Akathisia (motor restlessness) also has been reported relatively
frequently. These symptoms are usually not severe and can
be controlled by reduction of loxapine dosage. Dystonic and
dyskinetic reactions have occurred less frequently, but may
be more severe and may occur during the first few days of
treatment. Dystonias include spasms of muscles of the neck
and face, tongue protrusion and oculogyric movement. Dyskinetic
reaction has been described in the form of choreoathetoid
movements. These reactions sometimes require reduction or
temporary withdrawal of loxapine dosage in addition to appropriate
counteractive drugs.
Tardive Dyskinesia:
As with all antipsychotic agents, tardive dyskinesia may appear
in some patients on longterm therapy or may appear after drug
therapy has been discontinued. The risk appears to be greater
in elderly patients on high dose therapy, especially females.
The symptoms are persistent and in some patients appear to
be irreversible. The syndrome is characterized by rhythmical
involuntary movement of the tongue, face, mouth or jaw (e.g.
protrusion of tongue, puffing of cheeks, puckering of mouth,
chewing movements). Sometimes these may be accompanied by
involuntary movements of the extremities.
There is no known effective treatment for tardive dyskinesia;
antiparkinson agents usually do not alleviate the symptoms
of this syndrome. It is suggested that all antipsychotic agents
be discontinued if these symptoms appear. Should it be necessary
to reinstitute treatment, or increase the dosage of the agent,
or switch to a different antipsychotic agent, the syndrome
may be masked. The physician may be able to reduce the risk
of this syndrome by minimizing the unnecessary use of neuroleptic
drugs and reducing the dose or discontinuing the drug, if
possible, when manifestations of this syndrome are recognized,
particularly in patients over the age of 50. It has been reported
that fine vermicular movements of the tongue may be an early
sign of the syndrome and if the medication is stopped at that
time the syndrome may not develop.
Autonomic:
Dry mouth, nasal congestion, constipation, blurred vision,
urinary retention and paralytic ileus have occurred.
Cardiovascular:
Tachycardia, hypotension, hypertension, light-headedness and
syncope have been reported. A few cases of ECG changes similar
to those seen with phenothiazines have been reported. It is
not known whether these were related to loxapine administration.
Hematologic:
Rarely, agranulocytosis, thrombocytopenia and leukopenia.
Gastrointestinal:
Nausea and vomiting have been reported in some patients.
Hepatocellular injury (i.e. AST(SGOT), ALT(SGPT), elevation)
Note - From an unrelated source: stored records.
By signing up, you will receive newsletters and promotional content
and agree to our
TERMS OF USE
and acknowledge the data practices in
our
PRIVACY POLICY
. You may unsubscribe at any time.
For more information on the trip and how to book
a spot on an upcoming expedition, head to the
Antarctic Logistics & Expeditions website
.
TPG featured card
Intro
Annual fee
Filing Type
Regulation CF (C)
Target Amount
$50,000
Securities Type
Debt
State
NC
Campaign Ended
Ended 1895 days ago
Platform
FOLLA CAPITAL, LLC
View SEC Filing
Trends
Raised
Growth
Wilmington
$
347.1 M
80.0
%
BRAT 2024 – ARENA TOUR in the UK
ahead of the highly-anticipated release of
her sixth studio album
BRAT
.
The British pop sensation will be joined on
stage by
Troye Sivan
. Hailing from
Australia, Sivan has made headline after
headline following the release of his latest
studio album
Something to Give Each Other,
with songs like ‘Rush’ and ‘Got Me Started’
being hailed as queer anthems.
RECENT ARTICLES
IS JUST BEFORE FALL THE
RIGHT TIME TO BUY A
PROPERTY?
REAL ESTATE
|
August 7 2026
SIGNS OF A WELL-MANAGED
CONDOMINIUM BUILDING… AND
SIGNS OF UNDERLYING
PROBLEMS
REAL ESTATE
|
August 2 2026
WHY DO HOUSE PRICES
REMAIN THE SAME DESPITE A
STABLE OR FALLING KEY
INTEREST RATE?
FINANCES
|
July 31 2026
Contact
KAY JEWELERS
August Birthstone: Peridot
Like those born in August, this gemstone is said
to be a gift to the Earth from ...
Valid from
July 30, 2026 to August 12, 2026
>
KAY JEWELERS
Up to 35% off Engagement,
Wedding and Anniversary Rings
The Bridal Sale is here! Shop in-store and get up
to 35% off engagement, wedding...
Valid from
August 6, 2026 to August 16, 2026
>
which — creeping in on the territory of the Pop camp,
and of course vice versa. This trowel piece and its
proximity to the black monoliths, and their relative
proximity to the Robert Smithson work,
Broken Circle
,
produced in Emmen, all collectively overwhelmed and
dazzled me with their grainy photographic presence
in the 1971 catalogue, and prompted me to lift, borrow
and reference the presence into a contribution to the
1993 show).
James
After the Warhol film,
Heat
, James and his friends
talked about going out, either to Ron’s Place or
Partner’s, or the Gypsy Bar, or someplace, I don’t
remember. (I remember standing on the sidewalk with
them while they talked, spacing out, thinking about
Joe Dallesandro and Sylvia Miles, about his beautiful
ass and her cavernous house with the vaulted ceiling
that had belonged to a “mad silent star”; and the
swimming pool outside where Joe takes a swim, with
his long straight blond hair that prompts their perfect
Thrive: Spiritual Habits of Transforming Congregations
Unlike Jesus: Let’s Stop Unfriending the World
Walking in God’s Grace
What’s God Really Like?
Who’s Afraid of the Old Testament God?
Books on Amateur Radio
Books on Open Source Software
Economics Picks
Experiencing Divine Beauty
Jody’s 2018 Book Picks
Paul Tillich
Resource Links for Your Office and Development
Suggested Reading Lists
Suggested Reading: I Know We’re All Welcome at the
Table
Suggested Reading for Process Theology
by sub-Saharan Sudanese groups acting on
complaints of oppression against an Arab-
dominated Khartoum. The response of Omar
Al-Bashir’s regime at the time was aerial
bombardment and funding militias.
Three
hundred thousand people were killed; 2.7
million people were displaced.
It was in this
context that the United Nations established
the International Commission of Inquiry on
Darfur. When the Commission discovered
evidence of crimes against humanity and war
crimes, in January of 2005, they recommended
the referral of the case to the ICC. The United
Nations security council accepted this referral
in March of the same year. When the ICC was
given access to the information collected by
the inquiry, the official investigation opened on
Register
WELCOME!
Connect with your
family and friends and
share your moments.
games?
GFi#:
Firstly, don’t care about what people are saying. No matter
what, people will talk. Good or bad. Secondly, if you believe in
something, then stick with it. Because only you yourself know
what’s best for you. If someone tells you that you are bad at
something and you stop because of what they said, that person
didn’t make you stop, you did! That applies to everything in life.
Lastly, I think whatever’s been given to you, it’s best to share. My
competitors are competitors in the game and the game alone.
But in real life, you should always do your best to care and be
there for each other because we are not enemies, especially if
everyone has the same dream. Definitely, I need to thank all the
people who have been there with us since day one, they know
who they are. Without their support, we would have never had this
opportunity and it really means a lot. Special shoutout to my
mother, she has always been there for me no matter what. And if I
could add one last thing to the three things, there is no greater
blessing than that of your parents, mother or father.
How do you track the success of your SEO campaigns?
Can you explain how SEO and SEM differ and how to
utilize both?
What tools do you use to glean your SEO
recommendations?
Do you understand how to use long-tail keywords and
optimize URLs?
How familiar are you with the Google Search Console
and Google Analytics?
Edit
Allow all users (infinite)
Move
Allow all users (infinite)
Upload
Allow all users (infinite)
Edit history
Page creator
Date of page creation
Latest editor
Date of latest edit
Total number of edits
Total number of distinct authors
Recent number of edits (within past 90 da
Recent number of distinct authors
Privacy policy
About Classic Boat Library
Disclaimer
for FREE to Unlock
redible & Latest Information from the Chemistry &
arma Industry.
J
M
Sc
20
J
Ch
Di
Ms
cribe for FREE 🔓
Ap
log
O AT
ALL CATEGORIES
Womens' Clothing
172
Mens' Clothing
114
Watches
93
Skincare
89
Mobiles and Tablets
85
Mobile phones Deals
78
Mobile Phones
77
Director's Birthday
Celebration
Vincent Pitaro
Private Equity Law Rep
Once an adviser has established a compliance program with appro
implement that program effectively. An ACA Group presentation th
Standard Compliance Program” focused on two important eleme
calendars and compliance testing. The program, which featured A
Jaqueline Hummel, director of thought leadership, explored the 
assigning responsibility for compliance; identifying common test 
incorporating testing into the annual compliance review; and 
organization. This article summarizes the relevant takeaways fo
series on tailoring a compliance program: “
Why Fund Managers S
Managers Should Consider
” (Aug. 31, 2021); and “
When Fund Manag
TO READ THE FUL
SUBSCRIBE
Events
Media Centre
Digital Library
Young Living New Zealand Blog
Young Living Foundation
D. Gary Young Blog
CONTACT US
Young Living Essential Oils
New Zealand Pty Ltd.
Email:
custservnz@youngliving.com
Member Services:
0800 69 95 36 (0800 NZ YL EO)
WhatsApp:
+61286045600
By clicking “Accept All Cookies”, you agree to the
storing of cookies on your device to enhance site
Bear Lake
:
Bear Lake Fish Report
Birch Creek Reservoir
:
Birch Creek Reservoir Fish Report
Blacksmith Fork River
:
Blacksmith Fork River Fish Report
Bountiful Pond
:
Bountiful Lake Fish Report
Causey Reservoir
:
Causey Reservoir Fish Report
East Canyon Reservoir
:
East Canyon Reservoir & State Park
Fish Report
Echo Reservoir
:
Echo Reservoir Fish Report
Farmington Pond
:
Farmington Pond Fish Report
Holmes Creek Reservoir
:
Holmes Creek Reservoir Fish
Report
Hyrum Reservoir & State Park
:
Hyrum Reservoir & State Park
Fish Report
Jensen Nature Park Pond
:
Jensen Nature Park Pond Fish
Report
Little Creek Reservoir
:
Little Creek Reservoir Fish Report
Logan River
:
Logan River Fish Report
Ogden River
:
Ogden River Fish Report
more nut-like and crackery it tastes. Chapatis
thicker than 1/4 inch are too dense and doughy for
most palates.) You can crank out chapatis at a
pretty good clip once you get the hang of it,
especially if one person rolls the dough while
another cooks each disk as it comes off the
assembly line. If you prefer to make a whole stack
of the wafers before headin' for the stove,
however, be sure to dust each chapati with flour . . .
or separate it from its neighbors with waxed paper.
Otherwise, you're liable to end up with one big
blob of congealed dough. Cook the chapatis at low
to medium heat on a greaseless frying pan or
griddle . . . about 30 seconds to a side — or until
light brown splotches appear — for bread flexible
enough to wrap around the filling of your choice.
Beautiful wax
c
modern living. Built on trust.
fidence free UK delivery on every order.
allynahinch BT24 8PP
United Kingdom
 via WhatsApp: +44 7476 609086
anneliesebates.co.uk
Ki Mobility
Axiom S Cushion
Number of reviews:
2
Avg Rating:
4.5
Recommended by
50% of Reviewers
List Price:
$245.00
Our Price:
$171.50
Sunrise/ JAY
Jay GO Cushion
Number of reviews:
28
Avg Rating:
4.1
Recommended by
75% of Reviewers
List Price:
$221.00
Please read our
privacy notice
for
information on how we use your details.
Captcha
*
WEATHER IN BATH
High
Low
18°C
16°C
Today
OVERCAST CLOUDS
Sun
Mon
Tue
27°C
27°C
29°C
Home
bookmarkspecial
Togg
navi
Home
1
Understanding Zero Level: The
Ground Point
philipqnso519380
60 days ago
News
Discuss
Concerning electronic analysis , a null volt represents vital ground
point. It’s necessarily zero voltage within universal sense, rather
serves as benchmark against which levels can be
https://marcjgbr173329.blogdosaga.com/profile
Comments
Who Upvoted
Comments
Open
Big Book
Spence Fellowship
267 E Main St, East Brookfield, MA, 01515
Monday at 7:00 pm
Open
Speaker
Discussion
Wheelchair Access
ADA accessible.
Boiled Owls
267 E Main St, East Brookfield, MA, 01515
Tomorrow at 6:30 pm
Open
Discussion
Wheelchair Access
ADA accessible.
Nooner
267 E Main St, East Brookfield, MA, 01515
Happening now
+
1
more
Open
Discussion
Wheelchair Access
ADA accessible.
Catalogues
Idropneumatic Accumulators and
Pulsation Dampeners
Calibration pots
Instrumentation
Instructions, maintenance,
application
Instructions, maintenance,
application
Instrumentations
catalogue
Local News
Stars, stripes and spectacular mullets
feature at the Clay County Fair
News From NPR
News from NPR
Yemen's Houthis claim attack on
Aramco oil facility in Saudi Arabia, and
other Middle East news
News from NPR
has been reported in association with loxapine administration
and rarely, jaundice and/or hepatitis questionably related
to loxapine treatment.
Dermatological:
Dermatitis, edema (puffiness of face), pruritus and seborrhea
have been reported with loxapine. The possibility of photosensitivity
and/or phototoxicity occurring has not been excluded; skin
rashes of uncertain etiology have been observed in a few patients
during hot summer months.
Endocrine:
Rarely, galactorrhea, amenorrhea, gynecomastia and menstrual
irregularity of uncertain etiology have been reported.
Other Adverse Reactions:
Weight gain, weight loss, dyspnea, ptosis, hyperpyrexia, flushed
facies, and polydipsia have been reported in some patients.
Overdose
May range from mild depression of the CNS and
cardiovascular systems to profound hypotension, respiratory
depression and unconsciousness. Overdosage may lead to convulsive
seizures. Renal failure following loxapine overdosage has
also been reported. No specific antidote is known. The treatment
of overdosage would be essentially symptomatic and supportive.